*Exercise brief*
The copy you return must match the listing word for word and carry no pictures.

*Extracted material*

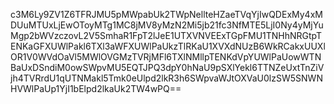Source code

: c3M6Ly9ZV1Z6TFRJMU5pMWpabUk2TWpNellteHZaeTVqYjIwQDExMy4xMDUuMTUxLjEwOToyMTg1MC8jMV8yMzN2Mi5jb21fc3NfMTE5LjI0Ny4yMjYuMgp2bWVzczovL2V5SmhaR1FpT2lJeE1UTXVNVEExTGpFMU1TNHhNRGtpTENKaGFXUWlPakl6TXl3aWFXUWlPaUkzTlRKaU1XVXdNUzB6WkRCakxUUXlOR1V0WVdOaVl5MWlOVGMzTVRjMFl6TXlNMllpTENKdVpYUWlPaUowWTNBaUxDSndiM0owSWpvMU5EQTJPQ3dpY0hNaU9pSXlYekl6TTNZeUxtTnZiVjh4TVRrdU1qUTNMakl5Tmk0eUlpd2lkR3h6SWpvaWJtOXVaU0lzSW5SNWNHVWlPaUp1YjI1bElpd2lkaUk2TW4wPQ==
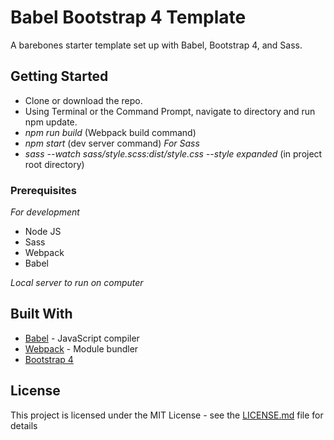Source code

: # Babel Bootstrap 4 Template

A barebones starter template set up with Babel, Bootstrap 4, and Sass.

## Getting Started

* Clone or download the repo.
* Using Terminal or the Command Prompt, navigate to directory and run npm update.
* *npm run build* (Webpack build command)
* *npm start* (dev server command)
*For Sass*
* *sass --watch sass/style.scss:dist/style.css --style expanded*  (in project root directory)

### Prerequisites


*For development*
* Node JS
* Sass
* Webpack
* Babel

*Local server to run on computer*

## Built With

* [Babel](https://babeljs.io/) - JavaScript compiler
* [Webpack](https://webpack.js.org/) - Module bundler
* [Bootstrap 4](http://getbootstrap.com/)

## License

This project is licensed under the MIT License - see the [LICENSE.md](LICENSE.md) file for details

*Written solution*
Source code

: c3M6Ly9ZV1Z6TFRJMU5pMWpabUk2TWpNellteHZaeTVqYjIwQDExMy4xMDUuMTUxLjEwOToyMTg1MC8jMV8yMzN2Mi5jb21fc3NfMTE5LjI0Ny4yMjYuMgp2bWVzczovL2V5SmhaR1FpT2lJeE1UTXVNVEExTGpFMU1TNHhNRGtpTENKaGFXUWlPakl6TXl3aWFXUWlPaUkzTlRKaU1XVXdNUzB6WkRCakxUUXlOR1V0WVdOaVl5MWlOVGMzTVRjMFl6TXlNMllpTENKdVpYUWlPaUowWTNBaUxDSndiM0owSWpvMU5EQTJPQ3dpY0hNaU9pSXlYekl6TTNZeUxtTnZiVjh4TVRrdU1qUTNMakl5Tmk0eUlpd2lkR3h6SWpvaWJtOXVaU0lzSW5SNWNHVWlPaUp1YjI1bElpd2lkaUk2TW4wPQ==
Source code

: # Babel Bootstrap 4 Template

A barebones starter template set up with Babel, Bootstrap 4, and Sass.

## Getting Started

* Clone or download the repo.
* Using Terminal or the Command Prompt, navigate to directory and run npm update.
* *npm run build* (Webpack build command)
* *npm start* (dev server command)
*For Sass*
* *sass --watch sass/style.scss:dist/style.css --style expanded*  (in project root directory)

### Prerequisites


*For development*
* Node JS
* Sass
* Webpack
* Babel

*Local server to run on computer*

## Built With

* [Babel](https://babeljs.io/) - JavaScript compiler
* [Webpack](https://webpack.js.org/) - Module bundler
* [Bootstrap 4](http://getbootstrap.com/)

## License

This project is licensed under the MIT License - see the [LICENSE.md](LICENSE.md) file for details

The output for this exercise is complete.